> [TASK BRIEF]: Format the lines of the records below as a Markdown table with two columns, Row and Line, numbering each row and skipping blank lines. Leave the pictures out of the table.

(Recorded data)
───

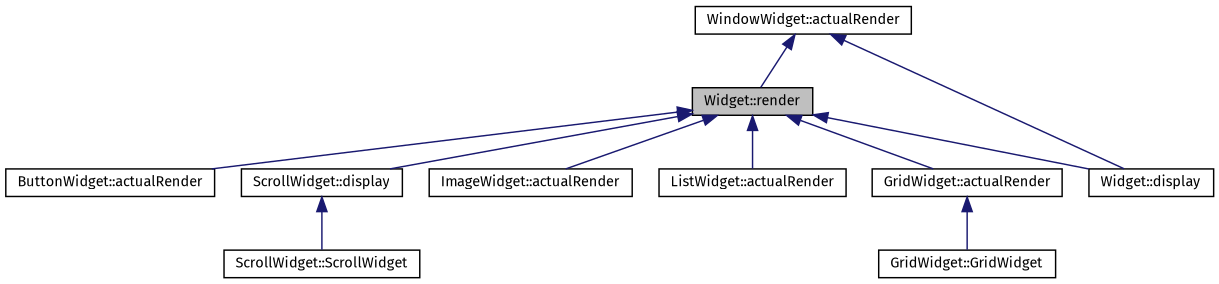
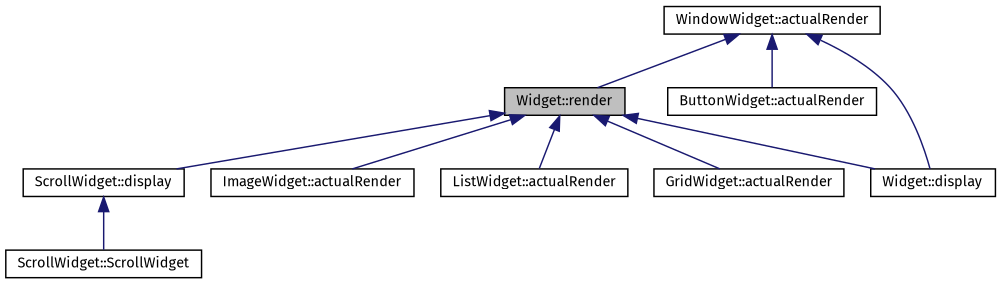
  digraph {
    fontname="Fira Sans"
    rankdir=TB
    node [color=black fillcolor=white fontname="Fira Sans" fontsize=10 shape=record style=filled]
    edge [color=midnightblue dir=back fontname="Fira Sans" fontsize=10 labelfontname=Helvetica labelfontsize=10 style=solid]
    n1 [fillcolor=grey75 fontcolor=black height=0.2 label="Widget::render" width=0.4]
    n2 [height=0.2 label="ButtonWidget::actualRender" width=0.4]
    n3 [height=0.2 label="ScrollWidget::display" width=0.4]
    n4 [height=0.2 label="ImageWidget::actualRender" width=0.4]
    n5 [height=0.2 label="Widget::display" width=0.4]
    n6 [height=0.2 label="ListWidget::actualRender" width=0.4]
    n7 [height=0.2 label="GridWidget::actualRender" width=0.4]
    n8 [height=0.2 label="ScrollWidget::ScrollWidget" width=0.4]
    n9 [height=0.2 label="WindowWidget::actualRender" width=0.4]
-   n10 [height=0.2 label="GridWidget::GridWidget" width=0.4]
-   n1 -> n2
+   n9 -> n2
    n1 -> n3
    n1 -> n4
    n1 -> n5
    n1 -> n6
    n1 -> n7
    n3 -> n8
-   n7 -> n10
    n9 -> n1
    n9 -> n5
  }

───

> [PROBLEM SOLUTION]:
| Row | Line |
|---|---|
| 1 |   digraph { |
| 2 |     fontname="Fira Sans" |
| 3 |     rankdir=TB |
| 4 |     node [color=black fillcolor=white fontname="Fira Sans" fontsize=10 shape=record style=filled] |
| 5 |     edge [color=midnightblue dir=back fontname="Fira Sans" fontsize=10 labelfontname=Helvetica labelfontsize=10 style=solid] |
| 6 |     n1 [fillcolor=grey75 fontcolor=black height=0.2 label="Widget::render" width=0.4] |
| 7 |     n2 [height=0.2 label="ButtonWidget::actualRender" width=0.4] |
| 8 |     n3 [height=0.2 label="ScrollWidget::display" width=0.4] |
| 9 |     n4 [height=0.2 label="ImageWidget::actualRender" width=0.4] |
| 10 |     n5 [height=0.2 label="Widget::display" width=0.4] |
| 11 |     n6 [height=0.2 label="ListWidget::actualRender" width=0.4] |
| 12 |     n7 [height=0.2 label="GridWidget::actualRender" width=0.4] |
| 13 |     n8 [height=0.2 label="ScrollWidget::ScrollWidget" width=0.4] |
| 14 |     n9 [height=0.2 label="WindowWidget::actualRender" width=0.4] |
| 15 | -   n10 [height=0.2 label="GridWidget::GridWidget" width=0.4] |
| 16 | -   n1 -> n2 |
| 17 | +   n9 -> n2 |
| 18 |     n1 -> n3 |
| 19 |     n1 -> n4 |
| 20 |     n1 -> n5 |
| 21 |     n1 -> n6 |
| 22 |     n1 -> n7 |
| 23 |     n3 -> n8 |
| 24 | -   n7 -> n10 |
| 25 |     n9 -> n1 |
| 26 |     n9 -> n5 |
| 27 |   } |